Welp.
Stonewall tried to suppress early warnings to schools about the shaky evidence base for medical transitions for children, The Times can reveal.
Not just ignore; not just dispute; not just dismiss; suppress.
Speaking for the first time since the publication of the Cass review, Baroness Hunt of Bethnal Green insisted that Stonewall had always supported calls for evidence-based medicine during her leadership from 2014 to 2019.
That buzzing you hear? That’s gender-critical types exclaiming “Like hell it did!!”
However, when campaigners sent out resource packs to schools in 2018 warning teachers that there was little medical evidence to support puberty blockers and cross-sex hormones, Stonewall sought to have them removed from schools.
The evidence-led approach advocated by the resource pack was sent out to thousands of schools by the pressure group Transgender Trend in February 2018. Much of its content has since been upheld by Dr Hilary Cass in her landmark review.
The pressure group Stonewall has some explaining to do.
The resource pack warned about autism and mental health issues, and the sudden spike in girls joining the gender mania.
It advised them to be cautious if supporting a pupil’s social transition, pointing out that “very few come off the path of increasingly invasive medical treatments once they start” and reminded them of their safeguarding and legal responsibilities. It also advised school leaders to resist offers by external activist organisations to “mentor” children in this complex area.
Advised them to be cautious! How scandalous! Obviously it’s the right thing to be reckless and in a great big hurry to persuade children to ruin their bodies and futures.
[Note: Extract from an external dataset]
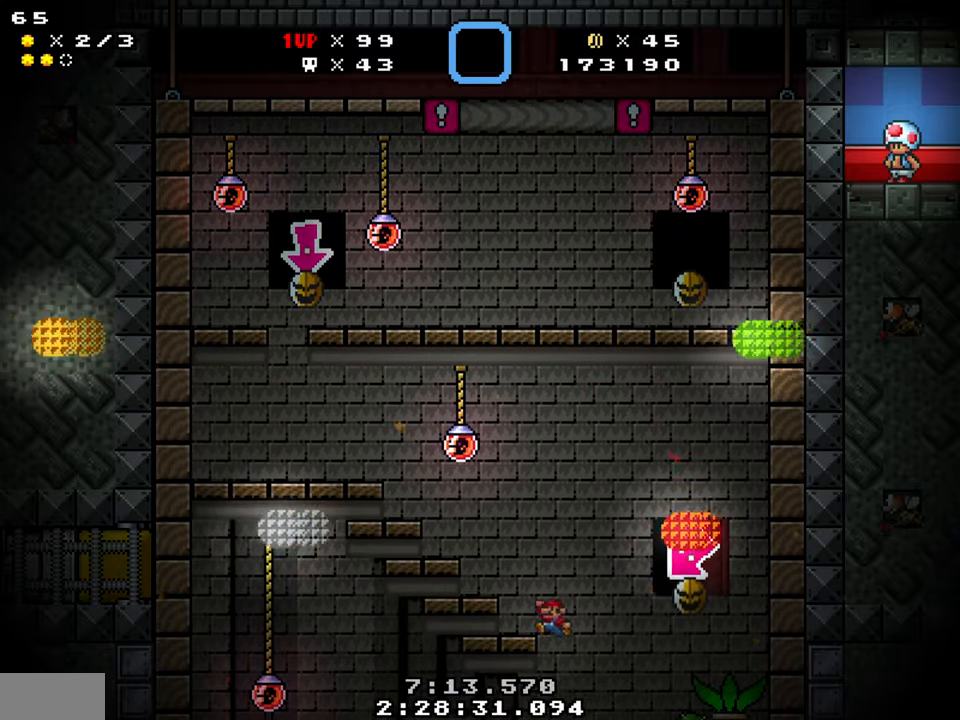
{"buttons": ["Y"], "events": [[183, "DPAD_LEFT", "up"], [216, "DPAD_RIGHT", "down"], [400, "DPAD_RIGHT", "up"], [416, "DPAD_LEFT", "down"], [483, "DPAD_LEFT", "up"]]}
In response, Stonewall Scotland told its tens of thousands of followers on Twitter/X: “We, in the strongest possible terms, denounce and condemn this publication. If it lands on your desk, do the right thing: shred it.”
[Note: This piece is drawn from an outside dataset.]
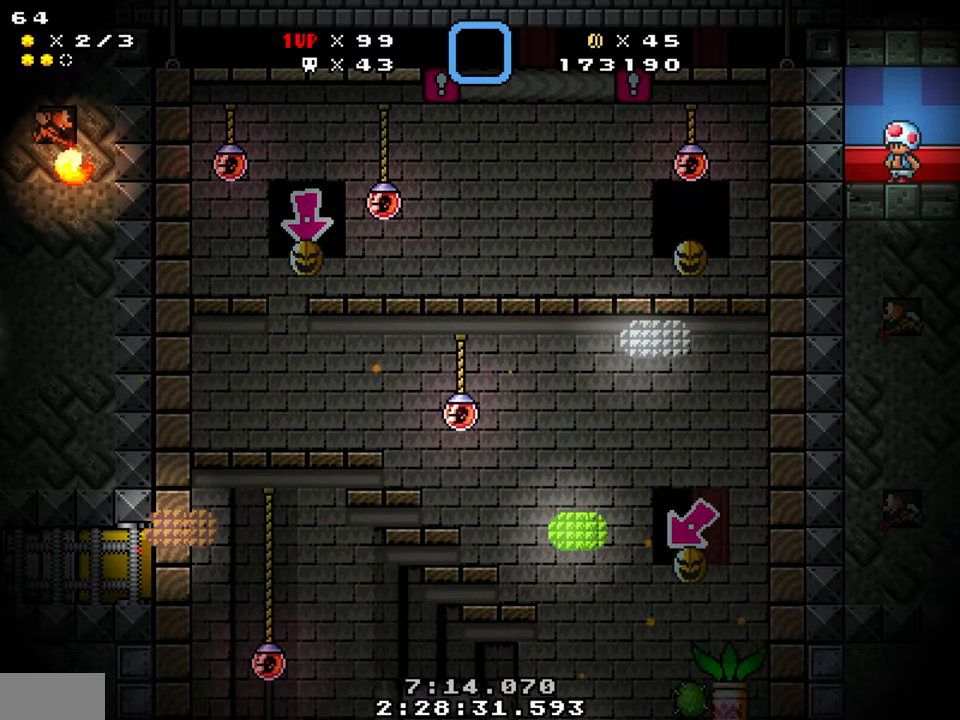
{"buttons": ["Y"], "events": []}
A further Stonewall statement branded the pack as “dangerous” material, “masquerading as a professional, ‘evidence-based’ advice. One thing we want every educator to be clear on is that they must have nothing to do with this deeply damaging publication.”
That’s so fascinating, because what did Stonewall think it was doing? If it’s “masquerading” to urge caution before letting children ruin their bodies, what is it to urge children to ruin their bodies? Eh? How is it that Stonewall has every right to urge children to do drastic life-altering things while others have no right to urge caution? Why did Stonewall think the default was go ahead and mess up your body, and the evil deviation was slow down and use caution before messing up your body?
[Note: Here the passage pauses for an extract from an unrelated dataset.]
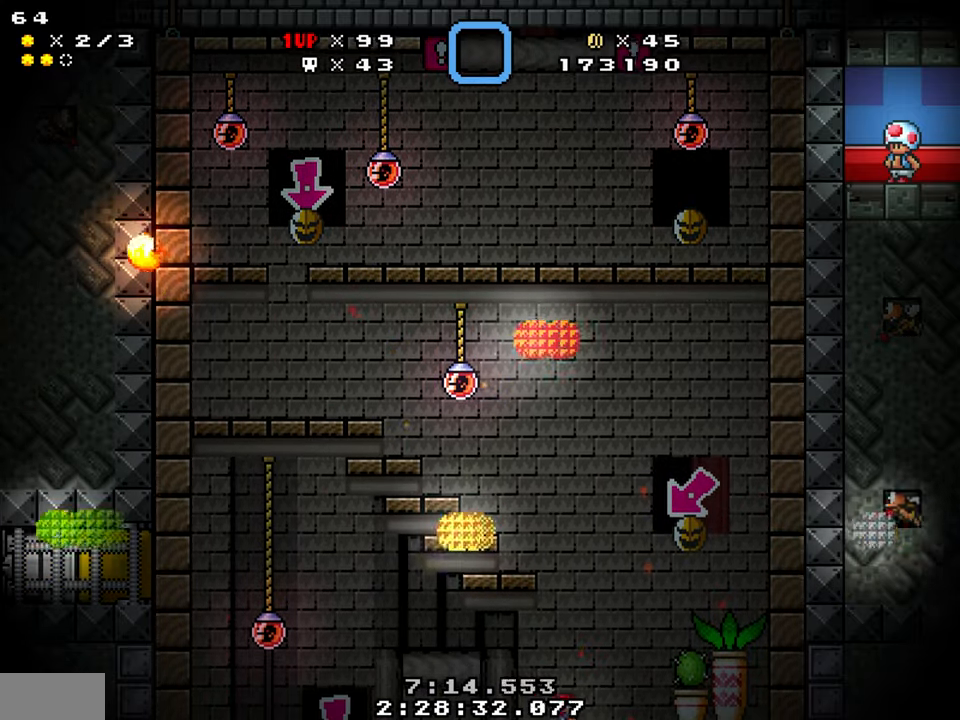
{"buttons": ["Y", "DPAD_LEFT"], "events": [[100, "DPAD_LEFT", "down"], [216, "DPAD_LEFT", "up"], [300, "DPAD_LEFT", "down"]]}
Hunt, who stepped down in August 2019, has denied that her organisation suppressed debate around transgender healthcare. “If we thought it was bad guidance, and it is, we were right to tell people we thought it was bad guidance,” she said, referring to its scepticism around the concept of a “trans child”.
But you thought it was bad guidance and it isn’t. That’s the problem. Not that you thought it was bad guidance, and it is, but that you thought it was bad guidance, and it isn’t. Do you get it now? You’re the ones who put out the bad guidance. Not those other people; you.
[Hunt] denied that she had ever supported “no debate”, adding: “I’m absolutely someone who has always been working in the middle ground, trying to build consensus.”
Hunt’s critics may contrast that position with her response in October 2018 to a petition asking Stonewall to acknowledge there was a conflict around transgender rights and sex-based women’s rights. She wrote: “We do not and will not acknowledge this. Doing so would imply that we do not believe that trans people deserve the same rights as others. We will always debate issues that enable us to further equality but what we will not do is debate trans people’s right to exist.”
And there it is again, The Big Lie. There’s the implication that gender skeptics wanted genocide for trans people. There’s the sneaky malevolent lie that feminist women hope to see trans people killed. That’s her “middle ground, trying to build consensus.”